В двухтомных воспоминаниях последнего протопресвитера Русской армии и флота Георгия Шавельского (в 1915-1917 годах он был членом Священного Синода)  есть любопытный эпизод, связанный с пребыванием Шавельского в Невельском уезде – в селе Иваново. Он приехал в гости к школьному товарищу Павлину Мурашкину, служившему в Иваново священником. «Чудной архитектуры церковь и остатки большой барской усадьбы дополняют исключительную красоту села, - пишет Георгий Шавельский. - Когда-то это было имение одного из богатейших вельмож Екатерининского века, генерала Ив. Ив. Михельсона, усмирителя Пугачевского бунта. Когда-то генералу Михельсону принадлежал почти весь Невельский уезд».

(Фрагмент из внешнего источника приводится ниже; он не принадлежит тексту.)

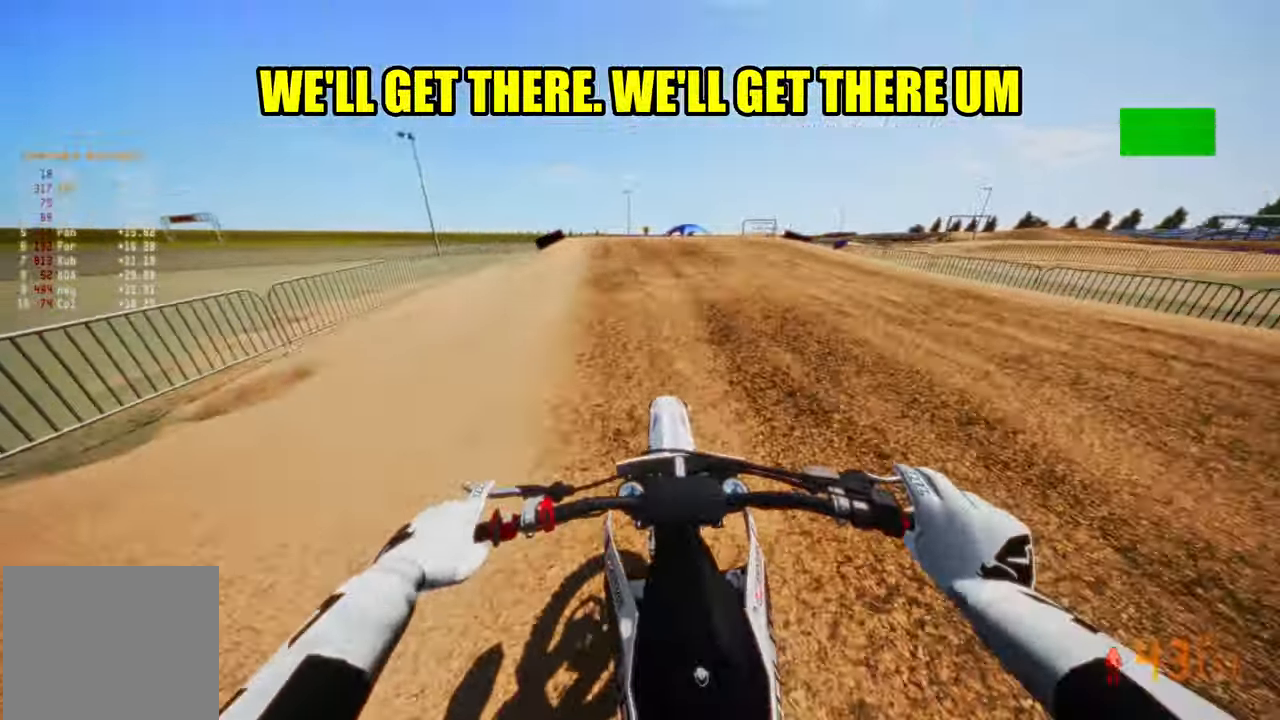
{"buttons": [], "left_stick": "center", "right_stick": "center", "events": [[16, "right_stick", "center"], [100, "left_stick", "center"], [400, "R2", "up"]]}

Кто был этот человек, которому принадлежал «почти весь Невельский уезд»? У эстонского писателя Яана Кросса есть новелла под названием «Имматрикуляция Михельсона», и в ней рассказывается история, случившаяся 18 февраля 1783 года в Ревеле на заседании Дворянского собрания Эстляндии. В этот день по повелению Екатерины II в дворянское звание возводили Иоханна Михельсона, бывшего беглого крепостного. Поздравлять «господина генерала» вынужден был и Иоахим фон Розен. Он протянул руку, но Иоханн Михельсон руки не пожал. И это было самое мягкое, что он мог сделать, учитывая известную всем вспыльчивость. 18-летний крепостной-слуга Иоханн Михельсон прислуживал Иоахиму и его брату Андресу, когда те приехали в Петербург. Оттуда же он и сбежал подальше от своих помещиков. Это было в 1753 году. Крепостное право только набирало силу. Остзейские дворяне славились жестокостью. Крепостных наказывали розгами, разлучали семьи. Немецко-эстонский публицист того времени Аугуст Вильгельм Хупель рассказывал: «Люди здесь ценятся дешевле, чем негры в американских колониях». Побег Михельсона был первым решительным шагом будущего генерала. Может быть это и выдумка, но пишут, что «в детстве он пас скот, и его в насмешку звали "генералом рогатого войска"».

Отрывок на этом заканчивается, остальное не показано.